As an appropriate close to this sentimental journey, we drive through
the secluded Gaspereau valley, along the winding river, which is hardly
more than a creek, toward its wider part where it flows into the Basin,
which stretches out broad and shining. With such a view before us, we
cannot fail to picture mentally the tragic scenes of that October day
in 1755, when the fleet of great ships lay in the Basin, and
"When on the falling tide the freighted vessels departed,
Bearing a nation, with all its household gods, into exile,
Exile without an end, and without an example in story,"
those whom Burke describes as "the poor, innocent, deserving people,
whom our utter inability to govern or reconcile, gave us no sort of
right to extirpate," were torn from their happy homes, and
"Scattered like dust and leaves, when the mighty blasts of October
Seize them, and whirl them aloft, and sprinkle them far o'er the ocean."
In the midst of these peaceful scenes was perpetrated a cruel wrong,
and an inoffensive people banished by the mandate of a tyrant!
In that beautiful poem, parts of which one unconsciously "gets by
heart", or falls into the habit of quoting when sojourning in this
lovely region, Basil the blacksmith says: -
"Louisburg is not forgotten, nor Beau-Séjour nor Port Royal;"

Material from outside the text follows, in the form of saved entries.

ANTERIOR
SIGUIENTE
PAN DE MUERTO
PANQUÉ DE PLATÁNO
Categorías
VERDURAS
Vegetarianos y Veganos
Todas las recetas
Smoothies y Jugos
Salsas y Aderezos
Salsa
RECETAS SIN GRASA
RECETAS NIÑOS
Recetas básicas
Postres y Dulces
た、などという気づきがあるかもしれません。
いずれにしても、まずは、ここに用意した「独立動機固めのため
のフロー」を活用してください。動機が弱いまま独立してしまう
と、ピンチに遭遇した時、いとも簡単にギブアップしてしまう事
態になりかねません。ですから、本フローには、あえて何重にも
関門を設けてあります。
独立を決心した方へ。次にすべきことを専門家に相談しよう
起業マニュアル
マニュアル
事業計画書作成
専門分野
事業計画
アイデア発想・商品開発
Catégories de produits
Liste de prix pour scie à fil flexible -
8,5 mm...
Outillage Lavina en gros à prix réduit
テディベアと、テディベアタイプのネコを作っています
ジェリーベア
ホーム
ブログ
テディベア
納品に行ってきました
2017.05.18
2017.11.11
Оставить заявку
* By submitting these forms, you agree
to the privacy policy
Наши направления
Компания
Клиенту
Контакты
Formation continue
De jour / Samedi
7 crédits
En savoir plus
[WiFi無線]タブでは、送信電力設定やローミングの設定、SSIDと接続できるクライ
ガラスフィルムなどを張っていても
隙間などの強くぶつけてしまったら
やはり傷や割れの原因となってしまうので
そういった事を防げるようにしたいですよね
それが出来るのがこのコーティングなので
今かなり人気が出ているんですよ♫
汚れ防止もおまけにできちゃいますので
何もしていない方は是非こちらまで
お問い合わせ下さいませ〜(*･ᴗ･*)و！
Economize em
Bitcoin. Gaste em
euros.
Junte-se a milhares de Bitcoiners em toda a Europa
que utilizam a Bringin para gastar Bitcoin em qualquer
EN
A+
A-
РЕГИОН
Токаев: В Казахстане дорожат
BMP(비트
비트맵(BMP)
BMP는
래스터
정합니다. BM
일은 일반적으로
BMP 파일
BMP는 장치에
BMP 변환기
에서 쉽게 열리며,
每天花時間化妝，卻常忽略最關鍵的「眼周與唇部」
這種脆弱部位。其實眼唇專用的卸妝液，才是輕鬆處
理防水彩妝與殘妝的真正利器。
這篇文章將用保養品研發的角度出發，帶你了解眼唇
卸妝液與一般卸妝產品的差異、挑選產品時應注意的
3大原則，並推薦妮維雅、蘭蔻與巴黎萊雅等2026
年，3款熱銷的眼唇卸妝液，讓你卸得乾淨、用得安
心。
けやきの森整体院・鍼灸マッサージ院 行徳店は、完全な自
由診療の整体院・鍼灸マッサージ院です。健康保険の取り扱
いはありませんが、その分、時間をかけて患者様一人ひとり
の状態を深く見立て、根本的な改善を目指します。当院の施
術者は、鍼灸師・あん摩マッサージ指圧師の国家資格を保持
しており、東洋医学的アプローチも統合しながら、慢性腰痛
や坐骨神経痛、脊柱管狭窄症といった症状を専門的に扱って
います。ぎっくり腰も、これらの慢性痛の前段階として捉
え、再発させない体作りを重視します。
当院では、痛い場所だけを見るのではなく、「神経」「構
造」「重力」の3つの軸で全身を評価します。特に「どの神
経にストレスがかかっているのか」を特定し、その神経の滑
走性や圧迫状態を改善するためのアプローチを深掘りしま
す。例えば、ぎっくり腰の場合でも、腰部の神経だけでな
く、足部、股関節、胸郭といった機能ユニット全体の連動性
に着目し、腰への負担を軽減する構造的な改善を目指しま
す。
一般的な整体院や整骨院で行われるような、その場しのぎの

and having held an impromptu history class on the subject of the last
mentioned, we turn our attention to the other fortified points of which
"the hasty and somewhat irascible" sledge-wielder spoke.
By the treaty of Utrecht in 1713 Acadia was ceded to the English; but
the French colonists, in taking the oath of allegiance to their new
rulers (1727-28), were promised that they should not be required at any
time to take up arms against France. They were now in the position of
Neutrals, and by that name were known; but this placed them in an
awkward predicament, as they were suspected by both contending powers.
The English hated them, believing their sympathies to be with the
French; while even their countrymen in Canada were distrustful of them,
urging them to withdraw.
The English colonists, fearing the extension of the French possessions,
and having Puritanical aversion of Roman Catholicism, - of which the
Neutrals were devout adherents, - entered upon the expedition against
the French forts with the zeal of fanatics, seeming in some instances to
consider their incursions in the light of religious crusades.
These "men whose lives glided on like rivers that water the woodlands",
whose descendants are to this day childlike and simple hearted, could
not understand these political distinctions, and naturally clung to the
pleasant farms which they had reclaimed from the sea and cultivated so
diligently, being most reluctant, of course, to leave those
"Strongly built houses, with frames of oak and of chestnut,
Such as the peasants of Normandy built in the reign of the Henries.
Thatched were the roofs, with dormer windows, and gables projecting
Over the basement below protected and shaded the doorway."
The French dominions were guarded by a chain of forts extending all
along the Atlantic coast, from the St. Lawrence to the Gulf of Mexico.
That on Cape Breton Island, which protected the approach to the St.
Lawrence, was considered invincible, its walls being thirty feet high,
forty feet thick, and surrounded by a moat eighty feet in width.